Stored data
#####

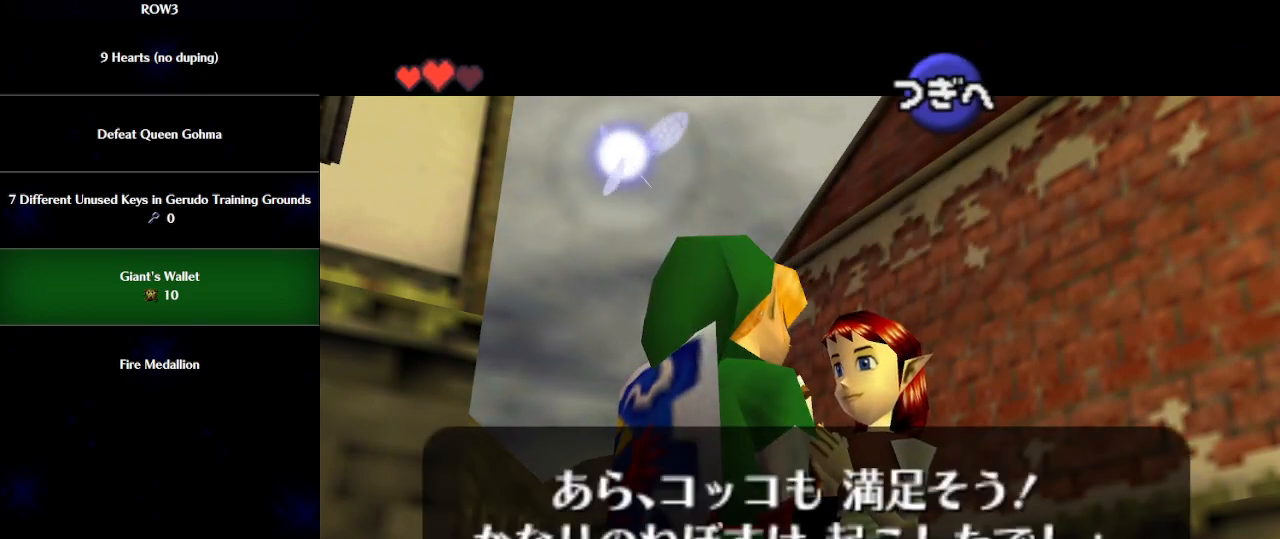
{"buttons": ["A"], "left_stick": "center", "events": [[50, "B", "up"], [83, "A", "down"], [150, "A", "up"], [150, "B", "down"], [183, "B", "up"], [217, "A", "down"], [250, "A", "up"], [283, "B", "down"], [333, "B", "up"], [367, "A", "down"], [400, "A", "up"], [400, "B", "down"], [467, "B", "up"], [500, "A", "down"]]}
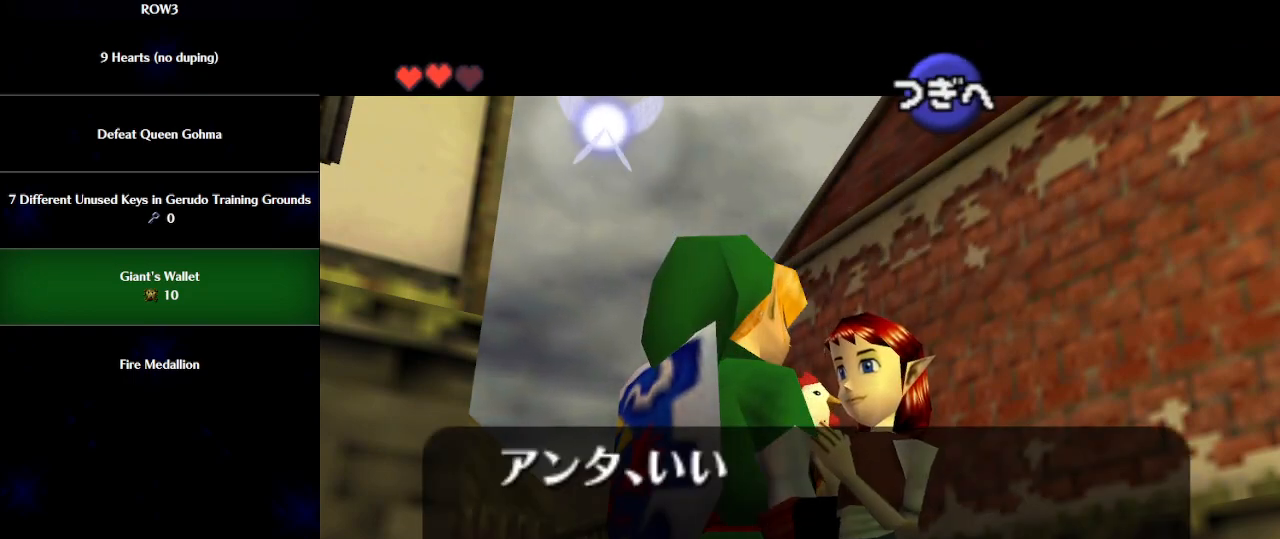
{"buttons": ["B"], "left_stick": "center", "events": [[17, "A", "up"], [50, "B", "down"], [117, "A", "down"], [117, "B", "up"], [150, "A", "up"], [183, "B", "down"], [250, "A", "down"], [250, "B", "up"], [283, "A", "up"], [333, "B", "down"], [367, "A", "down"], [367, "B", "up"], [400, "A", "up"], [450, "B", "down"]]}
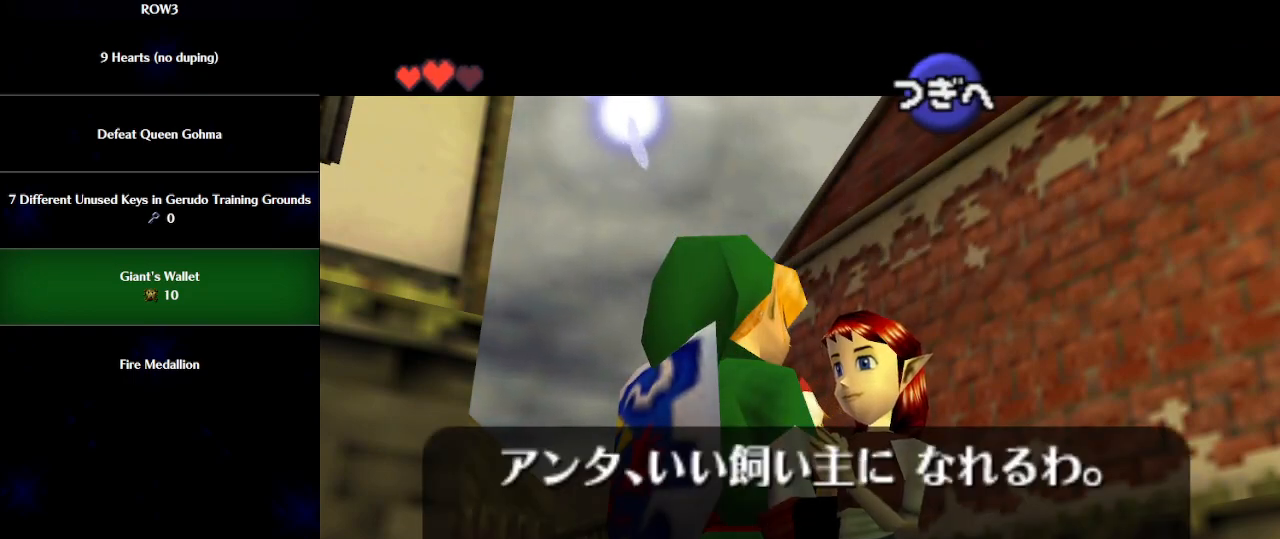
{"buttons": [], "left_stick": "center", "events": [[17, "A", "down"], [17, "B", "up"], [50, "A", "up"], [117, "B", "down"], [150, "A", "down"], [183, "A", "up"], [183, "B", "up"], [233, "B", "down"], [267, "A", "down"], [300, "A", "up"], [333, "B", "up"], [400, "A", "down"], [400, "B", "down"], [433, "A", "up"], [500, "B", "up"]]}
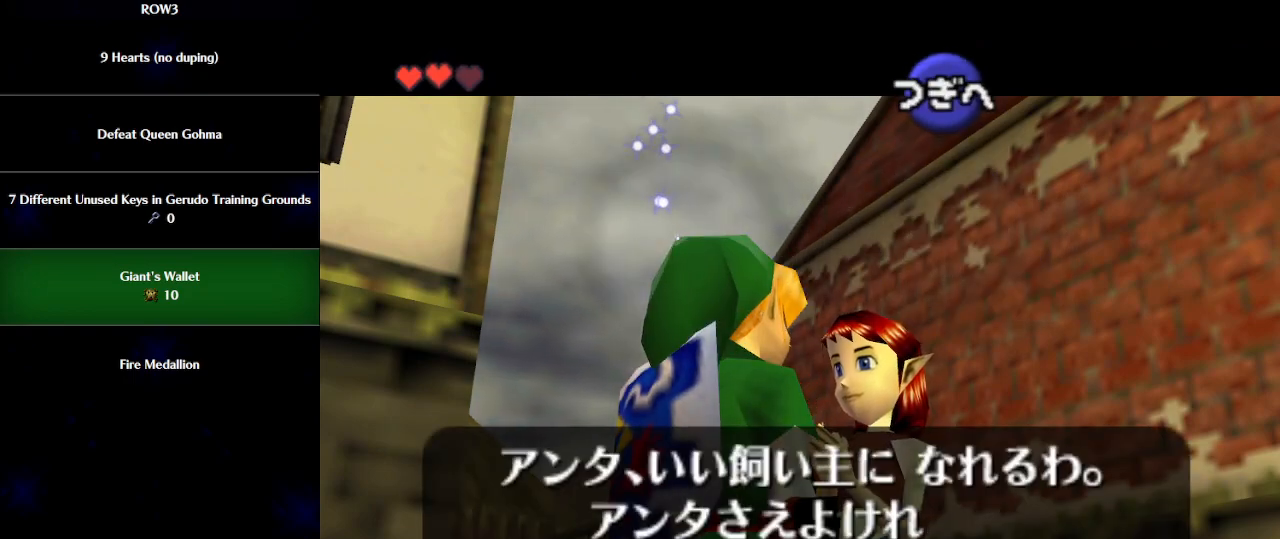
{"buttons": ["B"], "left_stick": "center", "events": [[33, "A", "down"], [67, "A", "up"], [67, "B", "down"], [150, "A", "down"], [150, "B", "up"], [217, "A", "up"], [217, "B", "down"], [267, "A", "down"], [267, "B", "up"], [333, "A", "up"], [333, "B", "down"], [400, "A", "down"], [400, "B", "up"], [467, "A", "up"], [500, "B", "down"]]}
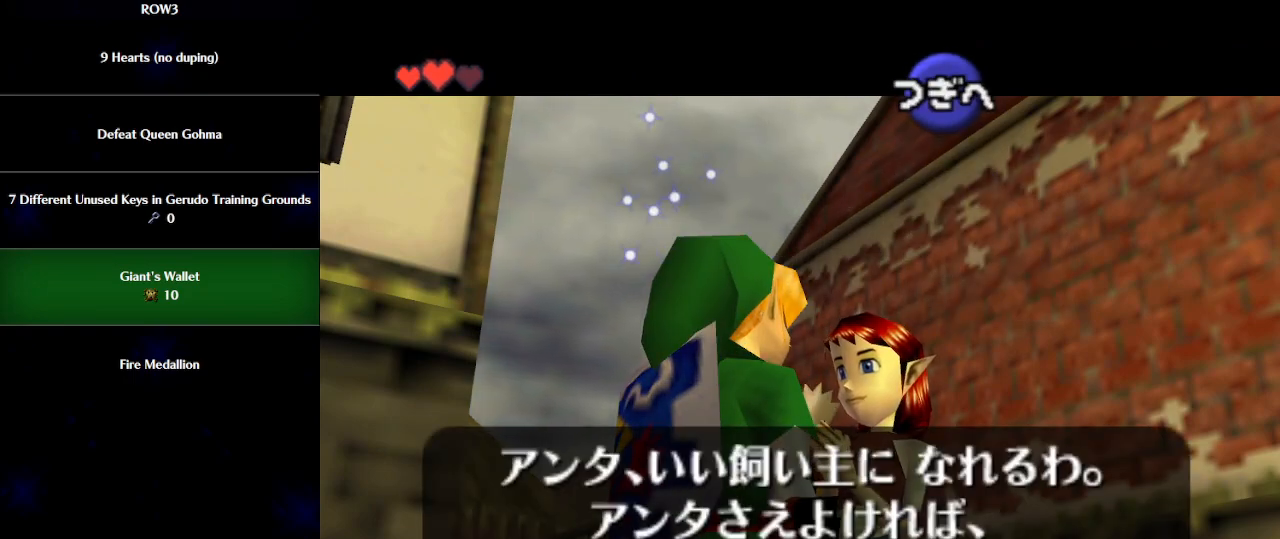
{"buttons": [], "left_stick": "center", "events": [[50, "A", "down"], [50, "B", "up"], [83, "A", "up"], [117, "B", "down"], [183, "A", "down"], [183, "B", "up"], [217, "A", "up"], [250, "B", "down"], [300, "A", "down"], [333, "A", "up"], [333, "B", "up"], [400, "B", "down"], [433, "A", "down"], [500, "A", "up"], [500, "B", "up"]]}
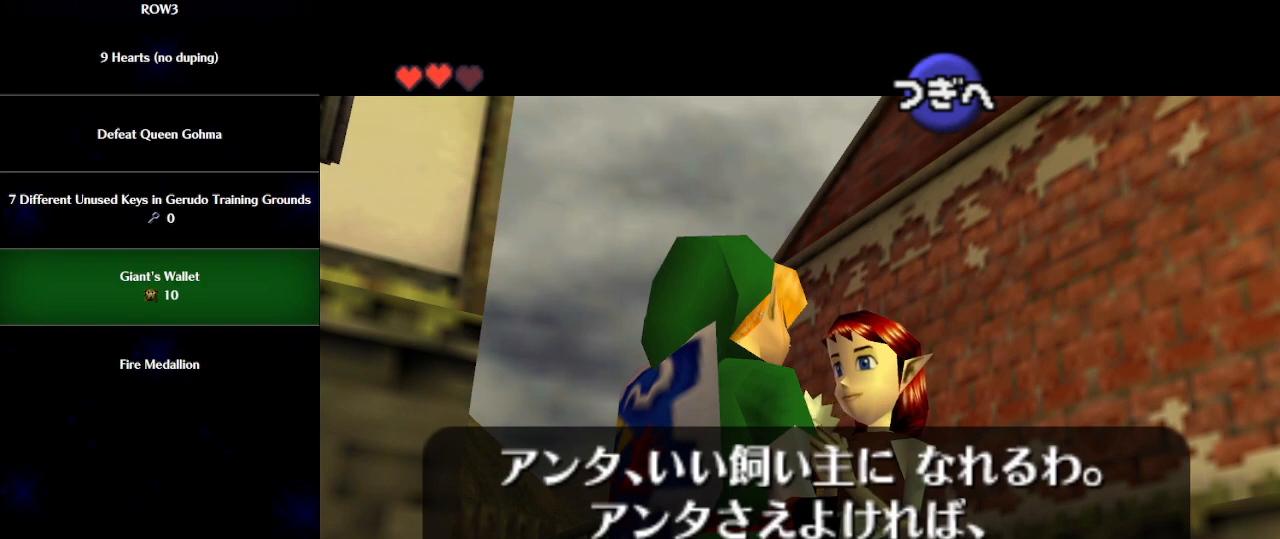
{"buttons": ["A"], "left_stick": "center", "events": [[50, "A", "down"], [50, "B", "down"], [117, "A", "up"], [117, "B", "up"], [183, "A", "down"], [183, "B", "down"], [250, "A", "up"], [250, "B", "up"], [317, "A", "down"], [367, "A", "up"], [433, "A", "down"]]}
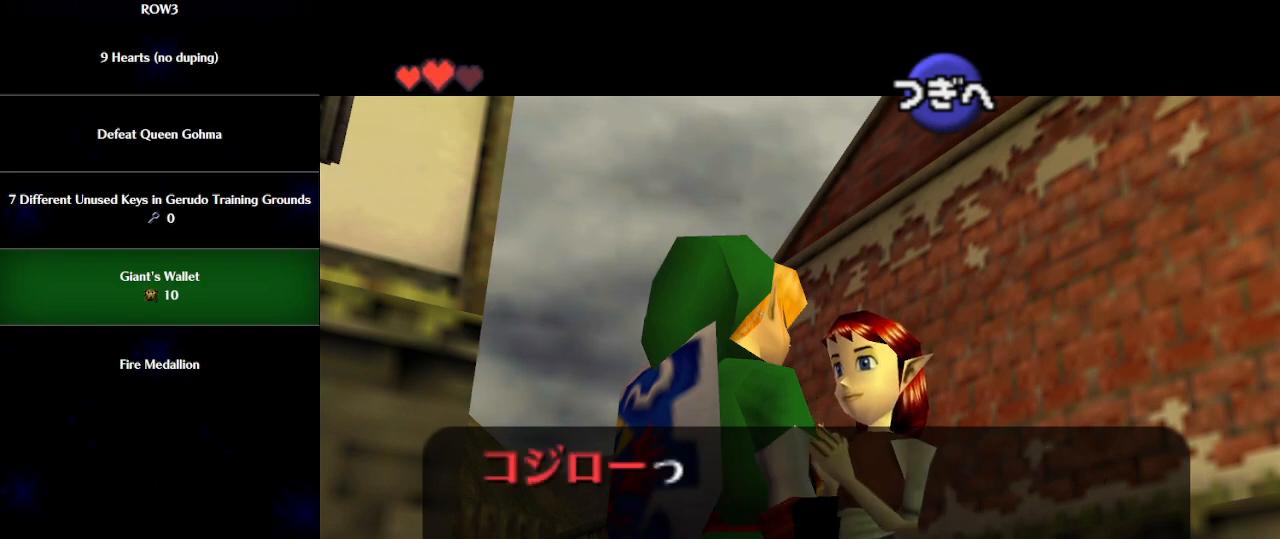
{"buttons": ["A", "B"], "left_stick": "center", "events": [[17, "A", "up"], [50, "B", "down"], [83, "A", "down"], [117, "B", "up"], [150, "A", "up"], [217, "A", "down"], [217, "B", "down"], [267, "A", "up"], [267, "B", "up"], [333, "B", "down"], [367, "A", "down"], [400, "A", "up"], [433, "B", "up"], [467, "A", "down"], [500, "B", "down"]]}
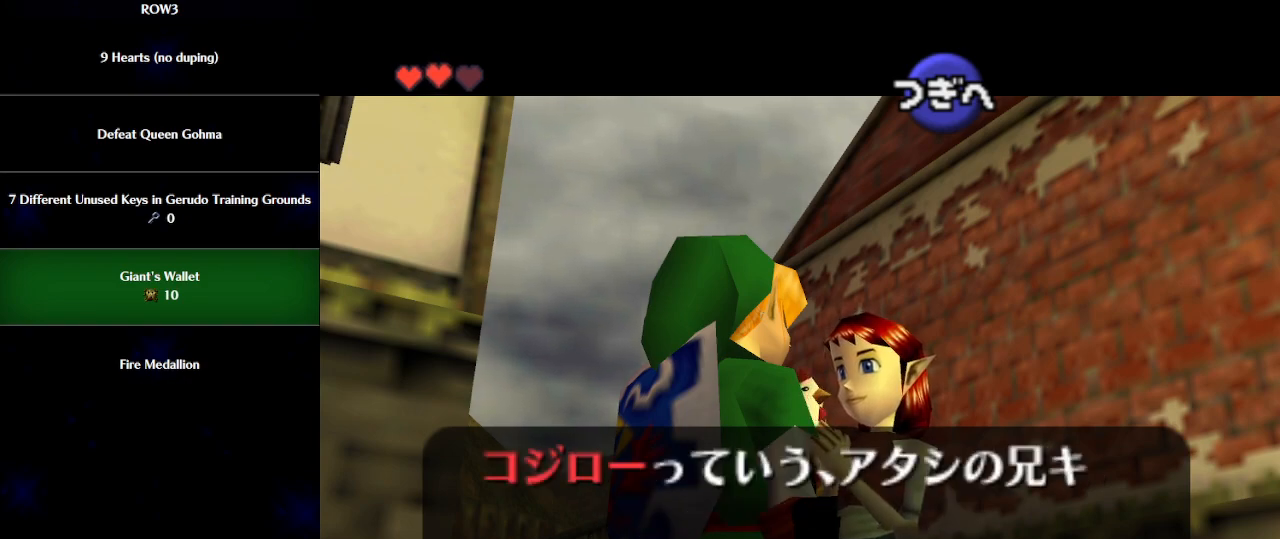
{"buttons": ["A"], "left_stick": "center", "events": [[33, "A", "up"], [67, "B", "up"], [117, "A", "down"], [150, "A", "up"], [150, "B", "down"], [217, "B", "up"], [250, "A", "down"], [267, "A", "up"], [267, "B", "down"], [333, "B", "up"], [367, "A", "down"], [400, "A", "up"], [433, "B", "down"], [500, "A", "down"], [500, "B", "up"]]}
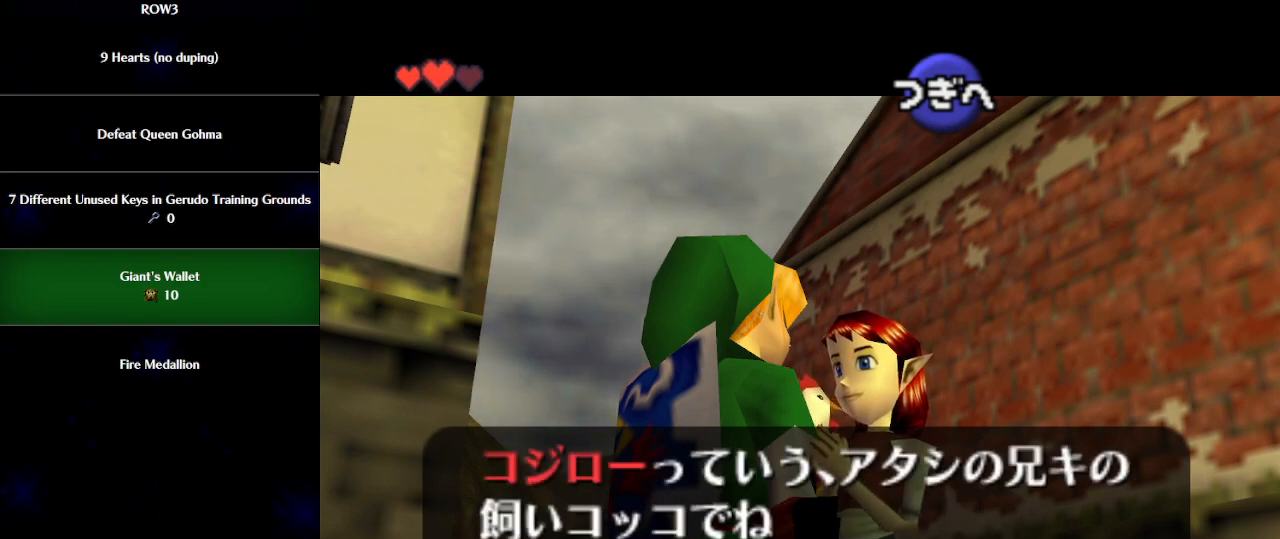
{"buttons": ["B"], "left_stick": "center", "events": [[33, "A", "up"], [50, "B", "down"], [117, "A", "down"], [117, "B", "up"], [183, "A", "up"], [183, "B", "down"], [250, "A", "down"], [283, "B", "up"], [300, "A", "up"], [333, "B", "down"], [367, "A", "down"], [433, "A", "up"], [433, "B", "up"], [500, "B", "down"]]}
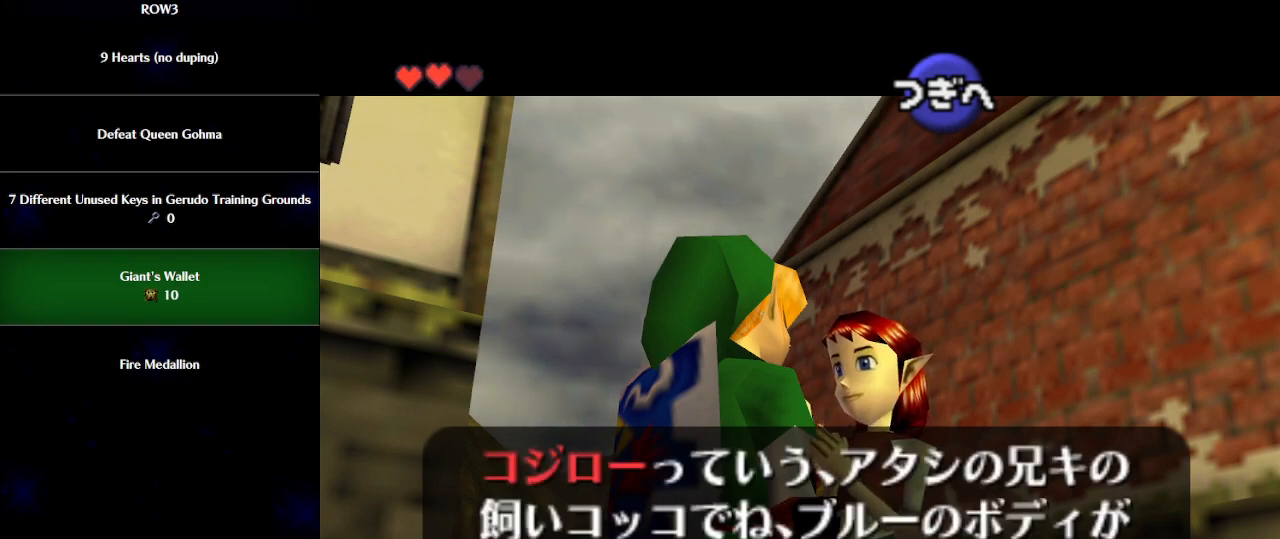
{"buttons": [], "left_stick": "center", "events": [[17, "A", "down"], [50, "A", "up"], [50, "B", "up"], [150, "A", "down"], [150, "B", "down"], [183, "A", "up"], [217, "B", "up"], [283, "A", "down"], [317, "A", "up"], [317, "B", "down"], [367, "B", "up"], [400, "A", "down"], [433, "A", "up"], [433, "B", "down"], [500, "B", "up"]]}
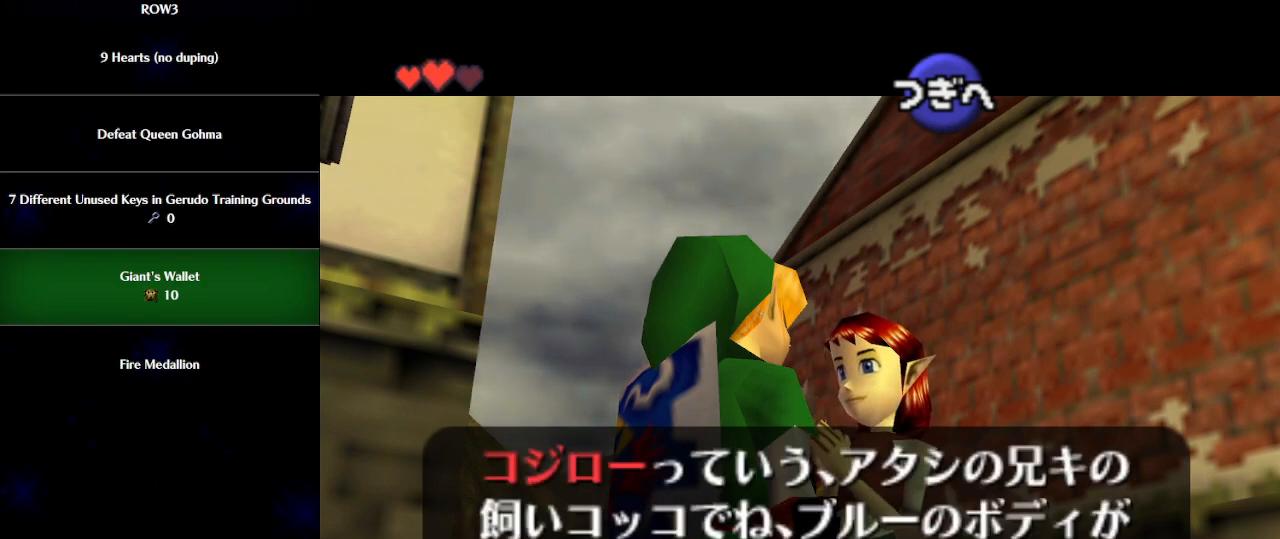
{"buttons": ["B"], "left_stick": "center", "events": [[17, "A", "down"], [50, "A", "up"], [83, "B", "down"], [117, "B", "up"], [150, "A", "down"], [217, "A", "up"], [217, "B", "down"], [267, "A", "down"], [267, "B", "up"], [333, "A", "up"], [333, "B", "down"], [400, "A", "down"], [400, "B", "up"], [467, "A", "up"], [467, "B", "down"]]}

#####

§ Aim of the task
Output nothing but the records above, word for word, with the pictures removed.

§ Output
{"buttons": ["A"], "left_stick": "center", "events": [[50, "B", "up"], [83, "A", "down"], [150, "A", "up"], [150, "B", "down"], [183, "B", "up"], [217, "A", "down"], [250, "A", "up"], [283, "B", "down"], [333, "B", "up"], [367, "A", "down"], [400, "A", "up"], [400, "B", "down"], [467, "B", "up"], [500, "A", "down"]]}
{"buttons": ["B"], "left_stick": "center", "events": [[17, "A", "up"], [50, "B", "down"], [117, "A", "down"], [117, "B", "up"], [150, "A", "up"], [183, "B", "down"], [250, "A", "down"], [250, "B", "up"], [283, "A", "up"], [333, "B", "down"], [367, "A", "down"], [367, "B", "up"], [400, "A", "up"], [450, "B", "down"]]}
{"buttons": [], "left_stick": "center", "events": [[17, "A", "down"], [17, "B", "up"], [50, "A", "up"], [117, "B", "down"], [150, "A", "down"], [183, "A", "up"], [183, "B", "up"], [233, "B", "down"], [267, "A", "down"], [300, "A", "up"], [333, "B", "up"], [400, "A", "down"], [400, "B", "down"], [433, "A", "up"], [500, "B", "up"]]}
{"buttons": ["B"], "left_stick": "center", "events": [[33, "A", "down"], [67, "A", "up"], [67, "B", "down"], [150, "A", "down"], [150, "B", "up"], [217, "A", "up"], [217, "B", "down"], [267, "A", "down"], [267, "B", "up"], [333, "A", "up"], [333, "B", "down"], [400, "A", "down"], [400, "B", "up"], [467, "A", "up"], [500, "B", "down"]]}
{"buttons": [], "left_stick": "center", "events": [[50, "A", "down"], [50, "B", "up"], [83, "A", "up"], [117, "B", "down"], [183, "A", "down"], [183, "B", "up"], [217, "A", "up"], [250, "B", "down"], [300, "A", "down"], [333, "A", "up"], [333, "B", "up"], [400, "B", "down"], [433, "A", "down"], [500, "A", "up"], [500, "B", "up"]]}
{"buttons": ["A"], "left_stick": "center", "events": [[50, "A", "down"], [50, "B", "down"], [117, "A", "up"], [117, "B", "up"], [183, "A", "down"], [183, "B", "down"], [250, "A", "up"], [250, "B", "up"], [317, "A", "down"], [367, "A", "up"], [433, "A", "down"]]}
{"buttons": ["A", "B"], "left_stick": "center", "events": [[17, "A", "up"], [50, "B", "down"], [83, "A", "down"], [117, "B", "up"], [150, "A", "up"], [217, "A", "down"], [217, "B", "down"], [267, "A", "up"], [267, "B", "up"], [333, "B", "down"], [367, "A", "down"], [400, "A", "up"], [433, "B", "up"], [467, "A", "down"], [500, "B", "down"]]}
{"buttons": ["A"], "left_stick": "center", "events": [[33, "A", "up"], [67, "B", "up"], [117, "A", "down"], [150, "A", "up"], [150, "B", "down"], [217, "B", "up"], [250, "A", "down"], [267, "A", "up"], [267, "B", "down"], [333, "B", "up"], [367, "A", "down"], [400, "A", "up"], [433, "B", "down"], [500, "A", "down"], [500, "B", "up"]]}
{"buttons": ["B"], "left_stick": "center", "events": [[33, "A", "up"], [50, "B", "down"], [117, "A", "down"], [117, "B", "up"], [183, "A", "up"], [183, "B", "down"], [250, "A", "down"], [283, "B", "up"], [300, "A", "up"], [333, "B", "down"], [367, "A", "down"], [433, "A", "up"], [433, "B", "up"], [500, "B", "down"]]}
{"buttons": [], "left_stick": "center", "events": [[17, "A", "down"], [50, "A", "up"], [50, "B", "up"], [150, "A", "down"], [150, "B", "down"], [183, "A", "up"], [217, "B", "up"], [283, "A", "down"], [317, "A", "up"], [317, "B", "down"], [367, "B", "up"], [400, "A", "down"], [433, "A", "up"], [433, "B", "down"], [500, "B", "up"]]}
{"buttons": ["B"], "left_stick": "center", "events": [[17, "A", "down"], [50, "A", "up"], [83, "B", "down"], [117, "B", "up"], [150, "A", "down"], [217, "A", "up"], [217, "B", "down"], [267, "A", "down"], [267, "B", "up"], [333, "A", "up"], [333, "B", "down"], [400, "A", "down"], [400, "B", "up"], [467, "A", "up"], [467, "B", "down"]]}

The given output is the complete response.